Brooklyn Heights resident and historic preservation activist Martin Schneider has shared with us the following letter he wrote to the New York Times City Editor concerning the controversy over the Pierhouse structure’s blocking views of the Brooklyn Bridge:
To the City Editor:
The bloated building now underway in the Brooklyn Bridge Park at Furman and Fulton Streets has received meager attention so far from the Times. Yet, it is a distressing and even outrageous fact that the building is seriously compromising world-famous views from one of the most heavily visited sites in the city. Late though it is, the problem is still salvageable and the courts are being looked to for a remedy which will be costly to the developers and to the reputation of the Brooklyn Bridge Park Corporation which is supposed to look after the public interest.
The Park Corporation is dominated and seemingly controlled by Mayoral appointments.
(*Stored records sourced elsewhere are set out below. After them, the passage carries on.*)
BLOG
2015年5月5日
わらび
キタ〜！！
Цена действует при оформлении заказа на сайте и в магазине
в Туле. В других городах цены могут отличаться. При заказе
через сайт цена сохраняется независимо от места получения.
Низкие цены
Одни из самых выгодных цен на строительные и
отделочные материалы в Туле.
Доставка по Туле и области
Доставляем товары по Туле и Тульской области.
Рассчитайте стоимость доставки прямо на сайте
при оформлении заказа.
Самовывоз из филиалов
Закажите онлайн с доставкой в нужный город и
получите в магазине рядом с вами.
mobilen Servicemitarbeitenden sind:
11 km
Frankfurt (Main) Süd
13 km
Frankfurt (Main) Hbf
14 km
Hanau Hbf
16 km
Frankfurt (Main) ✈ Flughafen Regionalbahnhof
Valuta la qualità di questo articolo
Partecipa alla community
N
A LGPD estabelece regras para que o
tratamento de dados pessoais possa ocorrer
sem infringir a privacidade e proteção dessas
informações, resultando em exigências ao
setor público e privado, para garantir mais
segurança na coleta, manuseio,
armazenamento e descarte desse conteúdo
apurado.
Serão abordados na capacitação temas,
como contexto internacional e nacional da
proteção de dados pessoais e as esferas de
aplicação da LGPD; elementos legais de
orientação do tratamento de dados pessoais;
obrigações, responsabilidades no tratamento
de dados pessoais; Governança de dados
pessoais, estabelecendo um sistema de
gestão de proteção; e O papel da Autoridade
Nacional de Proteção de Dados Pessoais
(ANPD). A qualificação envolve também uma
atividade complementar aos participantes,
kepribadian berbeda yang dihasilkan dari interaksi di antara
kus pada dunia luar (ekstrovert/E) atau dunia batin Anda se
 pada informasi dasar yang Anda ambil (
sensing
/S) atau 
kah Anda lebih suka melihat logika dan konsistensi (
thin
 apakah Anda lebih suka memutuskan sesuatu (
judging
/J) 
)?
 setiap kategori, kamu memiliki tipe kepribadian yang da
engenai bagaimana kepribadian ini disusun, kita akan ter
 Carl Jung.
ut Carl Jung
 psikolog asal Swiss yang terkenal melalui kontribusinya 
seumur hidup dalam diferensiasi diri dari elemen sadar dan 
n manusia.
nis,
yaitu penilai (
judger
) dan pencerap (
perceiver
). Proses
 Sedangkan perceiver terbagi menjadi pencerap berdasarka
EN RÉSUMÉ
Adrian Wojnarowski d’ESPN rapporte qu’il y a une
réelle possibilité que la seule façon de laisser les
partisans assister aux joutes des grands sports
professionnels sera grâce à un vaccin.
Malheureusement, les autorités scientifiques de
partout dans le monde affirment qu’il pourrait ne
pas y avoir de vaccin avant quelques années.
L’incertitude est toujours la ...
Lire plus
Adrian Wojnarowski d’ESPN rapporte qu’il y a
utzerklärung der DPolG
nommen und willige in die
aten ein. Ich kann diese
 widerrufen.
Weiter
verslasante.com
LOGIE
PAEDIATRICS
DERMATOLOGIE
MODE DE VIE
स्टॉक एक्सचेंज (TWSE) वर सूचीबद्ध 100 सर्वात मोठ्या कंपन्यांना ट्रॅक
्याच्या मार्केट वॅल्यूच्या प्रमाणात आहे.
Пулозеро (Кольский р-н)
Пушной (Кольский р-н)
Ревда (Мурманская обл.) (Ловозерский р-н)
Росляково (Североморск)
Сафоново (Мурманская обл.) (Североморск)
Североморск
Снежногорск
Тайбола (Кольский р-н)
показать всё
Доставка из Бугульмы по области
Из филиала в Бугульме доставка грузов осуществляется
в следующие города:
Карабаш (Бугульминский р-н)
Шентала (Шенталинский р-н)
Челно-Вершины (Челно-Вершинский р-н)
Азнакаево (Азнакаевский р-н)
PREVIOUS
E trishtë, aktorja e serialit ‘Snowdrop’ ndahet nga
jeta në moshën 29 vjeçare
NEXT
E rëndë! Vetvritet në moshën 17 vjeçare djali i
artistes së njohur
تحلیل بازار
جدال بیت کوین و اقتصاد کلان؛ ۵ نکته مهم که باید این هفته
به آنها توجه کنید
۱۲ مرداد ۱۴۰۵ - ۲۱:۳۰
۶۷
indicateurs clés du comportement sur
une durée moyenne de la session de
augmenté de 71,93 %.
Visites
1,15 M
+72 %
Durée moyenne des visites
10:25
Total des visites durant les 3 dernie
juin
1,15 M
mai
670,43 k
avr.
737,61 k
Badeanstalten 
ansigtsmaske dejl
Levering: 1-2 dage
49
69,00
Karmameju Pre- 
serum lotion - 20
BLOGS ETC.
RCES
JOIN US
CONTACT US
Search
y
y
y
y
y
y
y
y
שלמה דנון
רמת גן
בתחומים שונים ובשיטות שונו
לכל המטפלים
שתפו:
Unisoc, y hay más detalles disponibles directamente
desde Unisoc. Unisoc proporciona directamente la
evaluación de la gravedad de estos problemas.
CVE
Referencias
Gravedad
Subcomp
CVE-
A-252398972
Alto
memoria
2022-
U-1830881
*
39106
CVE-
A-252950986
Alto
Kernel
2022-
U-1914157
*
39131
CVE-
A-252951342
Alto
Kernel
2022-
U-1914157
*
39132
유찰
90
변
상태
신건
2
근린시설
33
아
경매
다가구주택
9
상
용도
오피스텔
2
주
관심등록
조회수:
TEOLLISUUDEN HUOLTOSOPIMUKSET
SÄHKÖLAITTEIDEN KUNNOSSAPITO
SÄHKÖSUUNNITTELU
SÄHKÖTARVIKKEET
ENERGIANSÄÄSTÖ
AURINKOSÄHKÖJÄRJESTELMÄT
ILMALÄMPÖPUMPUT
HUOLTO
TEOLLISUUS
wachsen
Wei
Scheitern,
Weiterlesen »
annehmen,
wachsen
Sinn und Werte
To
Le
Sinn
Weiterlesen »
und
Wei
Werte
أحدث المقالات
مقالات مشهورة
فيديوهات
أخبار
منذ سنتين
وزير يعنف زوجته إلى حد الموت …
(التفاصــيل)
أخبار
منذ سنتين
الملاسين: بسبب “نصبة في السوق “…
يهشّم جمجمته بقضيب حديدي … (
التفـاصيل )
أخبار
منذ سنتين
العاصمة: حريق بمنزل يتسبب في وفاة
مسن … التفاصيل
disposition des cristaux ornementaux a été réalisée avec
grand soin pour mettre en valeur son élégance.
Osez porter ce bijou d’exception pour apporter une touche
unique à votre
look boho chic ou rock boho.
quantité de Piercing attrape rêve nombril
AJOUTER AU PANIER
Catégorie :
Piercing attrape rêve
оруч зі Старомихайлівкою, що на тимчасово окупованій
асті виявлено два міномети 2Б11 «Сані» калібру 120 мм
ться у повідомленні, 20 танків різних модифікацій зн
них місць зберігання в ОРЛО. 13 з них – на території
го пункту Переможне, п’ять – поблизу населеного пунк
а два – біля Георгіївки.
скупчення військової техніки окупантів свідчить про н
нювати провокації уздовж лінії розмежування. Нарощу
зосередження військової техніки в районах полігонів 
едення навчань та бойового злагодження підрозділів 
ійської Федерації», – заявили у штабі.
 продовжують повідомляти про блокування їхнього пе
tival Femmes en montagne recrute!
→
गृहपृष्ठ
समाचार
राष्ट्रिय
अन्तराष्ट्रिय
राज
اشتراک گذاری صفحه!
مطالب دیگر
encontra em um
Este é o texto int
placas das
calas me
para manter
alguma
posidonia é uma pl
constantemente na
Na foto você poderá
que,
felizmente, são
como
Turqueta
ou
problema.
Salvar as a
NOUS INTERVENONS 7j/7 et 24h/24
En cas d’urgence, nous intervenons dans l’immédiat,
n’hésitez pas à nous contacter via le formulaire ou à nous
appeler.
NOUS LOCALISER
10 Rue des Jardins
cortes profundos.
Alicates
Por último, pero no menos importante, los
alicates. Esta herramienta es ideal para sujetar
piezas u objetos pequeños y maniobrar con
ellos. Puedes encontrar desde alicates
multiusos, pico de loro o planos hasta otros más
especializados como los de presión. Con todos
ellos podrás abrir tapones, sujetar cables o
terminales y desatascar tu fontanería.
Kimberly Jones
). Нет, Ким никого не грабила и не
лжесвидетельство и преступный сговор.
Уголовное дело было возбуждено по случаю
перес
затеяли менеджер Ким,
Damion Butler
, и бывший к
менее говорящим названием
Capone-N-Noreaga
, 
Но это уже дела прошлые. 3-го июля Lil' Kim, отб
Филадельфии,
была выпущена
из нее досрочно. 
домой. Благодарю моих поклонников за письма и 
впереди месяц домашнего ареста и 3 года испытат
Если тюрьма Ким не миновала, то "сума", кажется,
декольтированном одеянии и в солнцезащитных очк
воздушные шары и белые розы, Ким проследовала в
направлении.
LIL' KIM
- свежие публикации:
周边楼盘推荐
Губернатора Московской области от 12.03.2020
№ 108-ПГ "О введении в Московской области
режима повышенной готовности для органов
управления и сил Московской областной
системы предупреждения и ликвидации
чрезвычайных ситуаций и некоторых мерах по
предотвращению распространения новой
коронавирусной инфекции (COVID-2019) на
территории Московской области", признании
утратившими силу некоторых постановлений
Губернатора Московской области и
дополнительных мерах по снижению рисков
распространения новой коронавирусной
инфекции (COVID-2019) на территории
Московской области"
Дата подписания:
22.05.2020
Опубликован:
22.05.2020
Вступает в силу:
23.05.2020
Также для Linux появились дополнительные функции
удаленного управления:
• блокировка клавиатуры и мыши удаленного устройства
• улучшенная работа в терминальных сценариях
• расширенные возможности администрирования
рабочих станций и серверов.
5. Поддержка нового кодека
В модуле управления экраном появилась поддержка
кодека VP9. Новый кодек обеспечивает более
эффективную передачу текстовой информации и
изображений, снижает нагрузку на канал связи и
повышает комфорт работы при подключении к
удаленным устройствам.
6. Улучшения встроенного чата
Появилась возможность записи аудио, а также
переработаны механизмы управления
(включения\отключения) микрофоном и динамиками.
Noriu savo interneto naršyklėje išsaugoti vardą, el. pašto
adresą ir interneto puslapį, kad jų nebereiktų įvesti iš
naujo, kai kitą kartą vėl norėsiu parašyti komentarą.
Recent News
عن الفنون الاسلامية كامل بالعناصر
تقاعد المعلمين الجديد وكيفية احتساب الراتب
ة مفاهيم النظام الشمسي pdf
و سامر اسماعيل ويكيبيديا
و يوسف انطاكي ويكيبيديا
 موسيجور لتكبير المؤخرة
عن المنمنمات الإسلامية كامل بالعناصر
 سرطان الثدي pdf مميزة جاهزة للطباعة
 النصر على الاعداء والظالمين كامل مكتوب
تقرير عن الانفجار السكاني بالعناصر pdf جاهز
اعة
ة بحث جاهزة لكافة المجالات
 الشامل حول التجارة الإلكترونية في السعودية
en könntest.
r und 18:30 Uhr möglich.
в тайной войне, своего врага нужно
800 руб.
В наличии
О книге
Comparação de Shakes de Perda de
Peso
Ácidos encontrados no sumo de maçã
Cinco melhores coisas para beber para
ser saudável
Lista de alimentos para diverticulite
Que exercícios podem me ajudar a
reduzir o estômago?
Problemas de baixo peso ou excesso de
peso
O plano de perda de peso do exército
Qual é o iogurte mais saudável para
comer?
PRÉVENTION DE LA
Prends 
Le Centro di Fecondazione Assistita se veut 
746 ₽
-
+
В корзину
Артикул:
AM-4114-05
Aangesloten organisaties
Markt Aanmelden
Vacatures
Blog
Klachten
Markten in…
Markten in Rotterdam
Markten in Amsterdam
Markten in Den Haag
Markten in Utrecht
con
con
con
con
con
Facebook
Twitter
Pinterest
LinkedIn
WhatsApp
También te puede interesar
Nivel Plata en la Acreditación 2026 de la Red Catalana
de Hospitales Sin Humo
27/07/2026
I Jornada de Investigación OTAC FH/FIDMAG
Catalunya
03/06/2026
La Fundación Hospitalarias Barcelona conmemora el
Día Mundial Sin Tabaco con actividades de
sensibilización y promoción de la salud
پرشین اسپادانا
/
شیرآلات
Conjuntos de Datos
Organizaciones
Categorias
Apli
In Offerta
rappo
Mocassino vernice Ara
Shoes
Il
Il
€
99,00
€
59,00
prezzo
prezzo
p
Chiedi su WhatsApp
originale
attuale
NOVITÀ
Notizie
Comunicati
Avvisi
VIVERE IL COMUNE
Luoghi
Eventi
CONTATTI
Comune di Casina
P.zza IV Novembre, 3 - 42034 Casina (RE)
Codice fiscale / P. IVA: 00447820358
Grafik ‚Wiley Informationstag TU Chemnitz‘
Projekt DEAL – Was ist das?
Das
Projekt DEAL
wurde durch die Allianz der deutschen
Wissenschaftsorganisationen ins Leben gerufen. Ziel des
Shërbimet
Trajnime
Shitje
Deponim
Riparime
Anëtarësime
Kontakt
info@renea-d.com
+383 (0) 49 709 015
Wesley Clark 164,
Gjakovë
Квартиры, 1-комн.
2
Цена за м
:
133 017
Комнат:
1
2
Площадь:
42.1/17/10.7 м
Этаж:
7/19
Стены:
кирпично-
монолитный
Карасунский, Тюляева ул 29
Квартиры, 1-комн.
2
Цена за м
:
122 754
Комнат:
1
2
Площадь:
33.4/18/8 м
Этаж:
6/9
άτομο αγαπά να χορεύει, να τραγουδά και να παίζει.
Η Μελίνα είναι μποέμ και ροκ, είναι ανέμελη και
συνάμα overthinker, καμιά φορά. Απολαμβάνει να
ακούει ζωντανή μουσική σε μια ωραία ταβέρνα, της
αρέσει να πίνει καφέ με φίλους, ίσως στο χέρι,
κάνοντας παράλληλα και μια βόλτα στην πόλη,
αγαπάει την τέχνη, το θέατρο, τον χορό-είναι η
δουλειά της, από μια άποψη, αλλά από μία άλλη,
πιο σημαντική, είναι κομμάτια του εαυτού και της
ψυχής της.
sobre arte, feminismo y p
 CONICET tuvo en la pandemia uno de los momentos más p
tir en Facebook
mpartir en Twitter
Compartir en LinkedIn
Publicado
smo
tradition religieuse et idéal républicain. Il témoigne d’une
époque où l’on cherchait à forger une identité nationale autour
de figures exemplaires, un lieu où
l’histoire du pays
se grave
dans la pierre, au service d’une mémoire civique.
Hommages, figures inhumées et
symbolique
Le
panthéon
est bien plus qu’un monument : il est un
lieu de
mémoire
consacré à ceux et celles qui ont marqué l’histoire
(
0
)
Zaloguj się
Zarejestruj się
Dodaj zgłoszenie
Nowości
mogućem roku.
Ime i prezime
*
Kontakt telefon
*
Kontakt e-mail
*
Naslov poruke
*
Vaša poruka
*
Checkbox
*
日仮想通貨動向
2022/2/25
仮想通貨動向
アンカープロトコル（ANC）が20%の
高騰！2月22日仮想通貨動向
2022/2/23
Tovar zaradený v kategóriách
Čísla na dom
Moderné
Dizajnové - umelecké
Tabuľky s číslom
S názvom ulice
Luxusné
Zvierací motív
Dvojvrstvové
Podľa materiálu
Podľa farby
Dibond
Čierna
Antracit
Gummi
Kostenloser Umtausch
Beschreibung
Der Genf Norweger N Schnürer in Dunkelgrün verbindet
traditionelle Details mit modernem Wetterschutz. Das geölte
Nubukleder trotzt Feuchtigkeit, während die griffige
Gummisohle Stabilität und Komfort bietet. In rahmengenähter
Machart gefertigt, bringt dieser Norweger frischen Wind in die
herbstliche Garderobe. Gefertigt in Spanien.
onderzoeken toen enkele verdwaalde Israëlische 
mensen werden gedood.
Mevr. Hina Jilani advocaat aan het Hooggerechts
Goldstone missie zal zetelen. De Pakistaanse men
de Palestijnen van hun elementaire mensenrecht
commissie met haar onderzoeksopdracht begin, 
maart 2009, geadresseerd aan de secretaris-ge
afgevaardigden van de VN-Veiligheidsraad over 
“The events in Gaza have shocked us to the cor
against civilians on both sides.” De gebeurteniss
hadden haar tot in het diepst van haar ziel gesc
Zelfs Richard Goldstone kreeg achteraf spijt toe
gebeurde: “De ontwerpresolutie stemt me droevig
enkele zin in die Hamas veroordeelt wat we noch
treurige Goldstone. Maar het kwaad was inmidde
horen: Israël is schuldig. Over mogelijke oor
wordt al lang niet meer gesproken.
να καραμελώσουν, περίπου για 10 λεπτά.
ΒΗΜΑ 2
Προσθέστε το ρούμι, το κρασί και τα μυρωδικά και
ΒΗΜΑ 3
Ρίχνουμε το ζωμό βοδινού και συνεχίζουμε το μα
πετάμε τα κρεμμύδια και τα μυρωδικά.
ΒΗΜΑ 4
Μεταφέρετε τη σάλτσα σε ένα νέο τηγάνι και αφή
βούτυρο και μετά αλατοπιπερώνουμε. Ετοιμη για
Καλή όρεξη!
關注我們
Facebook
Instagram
And, in the face of agreements dating back to 2005 and 2006, the Corporation presses forward flagrantly abrogating them.
In a recent court hearing the Corporation, the City and the Developers all claimed that the public was informed step by step along the way. But, persons who attended the earlier meetings testify otherwise saying that their repeated requests for detailed structural information were never answered. In addition, the building’s backers promoted misleading graphic views of the proposed buildings and met reasonable questions with evasive and obfuscatory responses time and again.
Underlying the community’s current frustration and extreme despair—which is shared by the views’ widespread stake holders—is the fact that in 2005, the need for protecting the view was fully laid out in hearings at the time by Otis Pearsall. Then, Pearsall and the watchful community which was most immediately affected, were assured that these protective understandings would be accepted and enforced. They have now be ignored with devastating results to all who love the Brooklyn Bridge, and its incomparable beauty and its window into our City’s great history.
Late as it is, there is still time for the NY Times to take a hard look at this potentially permanent destruction of one of the greatest views in New York and save this incomparable vista.